AMPL in NotebookLM#

The AMPL Modeling Language Notebook is a dedicated, document-grounded AI assistant for mathematical programming and optimization with AMPL.

Drawing directly from official AMPL literature—including the comprehensive AMPL book, amplpy, ampls-api, and AMPL/MP documentation, solver callback tutorials, and official style guides - this environment is designed to accelerate your development from initial mathematical formulation to production-ready Python applications.

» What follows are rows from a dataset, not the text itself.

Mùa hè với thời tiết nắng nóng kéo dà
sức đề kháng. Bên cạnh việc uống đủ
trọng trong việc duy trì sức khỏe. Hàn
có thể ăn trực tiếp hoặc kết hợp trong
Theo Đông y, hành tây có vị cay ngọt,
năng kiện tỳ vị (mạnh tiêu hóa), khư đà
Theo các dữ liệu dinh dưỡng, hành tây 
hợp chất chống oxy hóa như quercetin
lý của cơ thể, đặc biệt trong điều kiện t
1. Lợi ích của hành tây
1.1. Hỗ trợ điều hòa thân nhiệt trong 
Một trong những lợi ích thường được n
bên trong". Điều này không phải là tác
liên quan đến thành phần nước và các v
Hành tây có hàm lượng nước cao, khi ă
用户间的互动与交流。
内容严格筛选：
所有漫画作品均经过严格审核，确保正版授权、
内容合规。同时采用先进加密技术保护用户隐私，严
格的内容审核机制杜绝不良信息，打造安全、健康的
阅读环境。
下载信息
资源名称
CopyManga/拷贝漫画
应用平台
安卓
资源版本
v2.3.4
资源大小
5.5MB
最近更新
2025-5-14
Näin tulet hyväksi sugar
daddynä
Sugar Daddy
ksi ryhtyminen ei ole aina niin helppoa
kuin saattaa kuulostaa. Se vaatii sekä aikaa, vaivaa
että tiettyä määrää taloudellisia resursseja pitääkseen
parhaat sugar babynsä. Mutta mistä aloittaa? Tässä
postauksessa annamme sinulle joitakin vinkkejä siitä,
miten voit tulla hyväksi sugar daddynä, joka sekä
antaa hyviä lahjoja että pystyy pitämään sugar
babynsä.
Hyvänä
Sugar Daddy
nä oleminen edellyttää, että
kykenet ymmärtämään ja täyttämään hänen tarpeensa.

Use this NotebookLM environment to enhance your optimization workflow:

  • Master Advanced Syntax: Learn how to express complex mathematical concepts, such as piecewise-linear functions, logical constraints, and non-linear programs.

  • Integrate with Python: Seamlessly connect AMPL models to Python data science ecosystems using amplpy to handle Pandas DataFrames and other native Python data structures.

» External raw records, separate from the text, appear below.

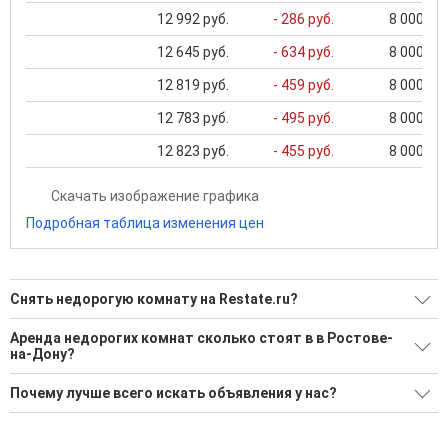
12 992 руб.
- 286 руб.
8 000 ...
12 645 руб.
- 634 руб.
8 000 ...
12 819 руб.
- 459 руб.
8 000 ...
12 783 руб.
- 495 руб.
8 000 ...
12 823 руб.
- 455 руб.
8 000 ...
Скачать изображение графика
Подробная таблица изменения цен
Снять недорогую комнату на Restate.ru?
Ищите, как Снять недорогую комнату?
Аренда недорогих комнат сколько стоят в в Ростове-
на-Дону?
146 актуальных и проверенных объявлений
Минимальная цена: 5 000 Р. Максимальная цена: 35 000 Р;
Воспользуйтесь нашим поиском по новостройкам, для
Почему лучше всего искать объявления у нас?
Средняя: 12 959 Р
подбора подходящего вам варианта
Все объявления проверены и проходят строгую
Средняя площадь: 54.8 кв.м.
'Сохраните результаты поиска и возвращайтесь к нему,
модерацию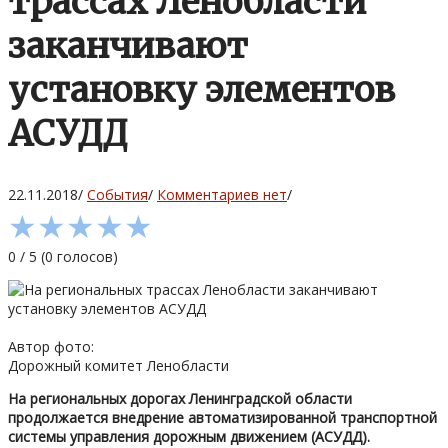
трассах Ленобласти
заканчивают
установку элементов
АСУДД
22.11.2018
/
События
/
Комментариев нет
/
★
★
★
★
★
0
/
5
(
0
голосов)
Автор фото:
Дорожный комитет Ленобласти
На региональных дорогах Ленинградской области
продолжается внедрение автоматизированной транспортной
системы управления дорожным движением (АСУДД).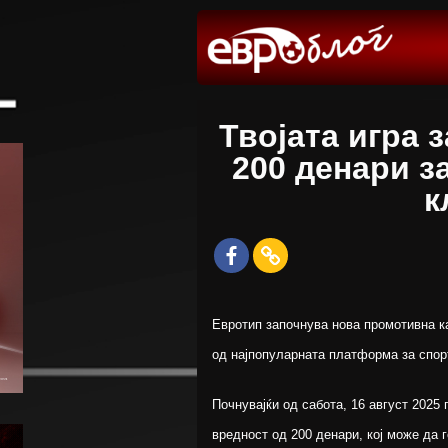
Твојата игра 
200 денари з
к
Евротип започнува нова промотивна к
од најпопуларната платформа за спор
Почнувајќи од сабота, 16 август 2025 
вредност од 200 денари, кој може да 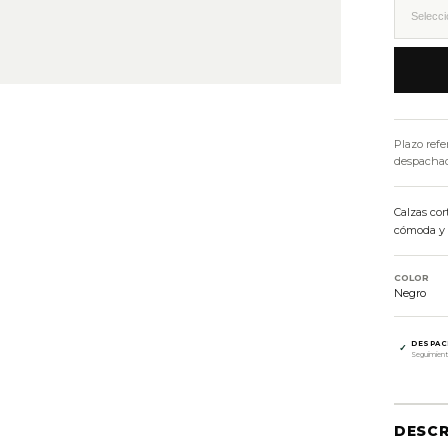
Plazo refe
despachado
Calzas cor
cómoda y v
COLOR
Negro
DESPAC
✓
Seguimient
DESCR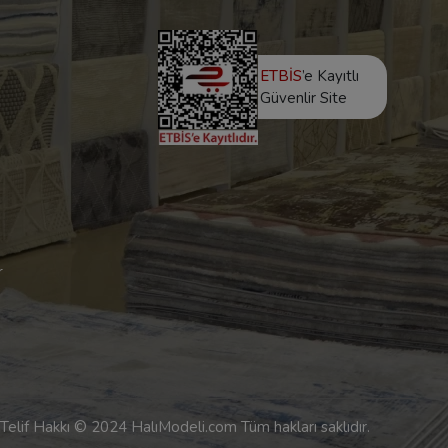
ETBİS
’e Kayıtlı
Güvenlir Site
r
Telif Hakkı © 2024 HalıModeli.com Tüm hakları saklıdır.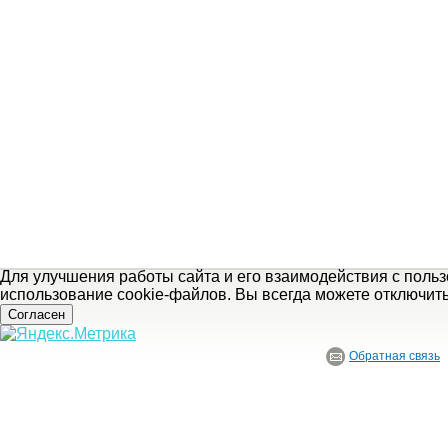
Для улучшения работы сайта и его взаимодействия с поль
использование cookie-файлов. Вы всегда можете отключит
Согласен
Обратная связь
© ГБУ Ивановской области «Ивановский государственный историко-краеведче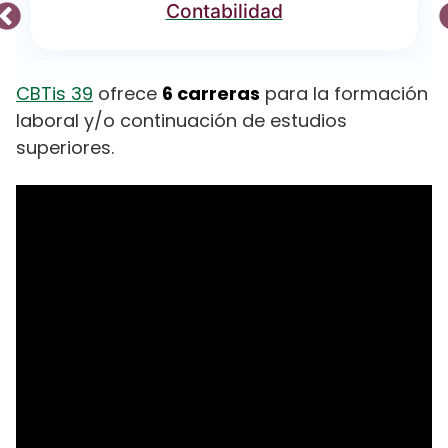
Contabilidad
CBTis 39
ofrece
6 carreras
para la formación
laboral y/o continuación de estudios
superiores.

  • Advanced Solver Features: Search hundreds of solver options to do custom runs, or get a step-by-step guidance on setting up custom solver callbacks for solver like Gurobi, CPLEX, or HiGHS using the ampls-api.

  • Write Professional Code: Ensure your models are readable and scalable by applying official AMPL naming conventions and formatting best practices.

Try it here: AMPL Workspace on NotebookLM.

Why use NotebookLM instead of a general-purpose LLM?#

Unlike typical LLMs that rely on vast, generalized, and sometimes outdated training data, NotebookLM offers specific advantages when searching over AMPL’s documentation:

  • Reduced Hallucination Grounding: NotebookLM restricts its knowledge strictly to the 29 official source documents loaded into this notebook. (Hopefully,) It will not hallucinate non-existent AMPL syntax or functions.

  • Verifiable Citations: Every technical claim, syntax rule, or API method provided in a response includes an inline citation. You can click directly through to the original documentation (like the AMPL Book or the amplpy reference) to verify the context yourself.

  • Focused Context Window: The notebook retains deep, persistent context about AMPL’s specific ecosystem, meaning you get highly specialized answers regarding amplpy, ampls-api, and exact solver behaviors.

  • Custom Artifact Generation: Beyond just chat, you can instantly transform the uploaded documentation into customized study flashcards, structured markdown reports, or even audio/video overviews to help your team learn optimization concepts.

Typical Prompts#

  • “Based on the style guide, what are the best practices for naming sets, parameters, and variables in a new model?”

  • “Show me how to use amplpy to load a Pandas DataFrame into my AMPL model.”

  • “Explain the syntax for declaring a piecewise-linear objective function with multiple slopes.”

  • “How do I set up a generic Python callback to track MIP node progress in CPLEX?”

  • “How can I load a model in amplpy?”

Notes#

  • Static Code Generation: while Notebook LM can generate code, when building big optimization projects, it might be better to use other AI assistants like AMPLbot in GPT, Gem, or AMPL as a Skill.

  • Verification: While NotebookLM reduces hallucinations by grounding its answers in the provided texts, you should always review the generated syntax and logic before deploying models to production environments.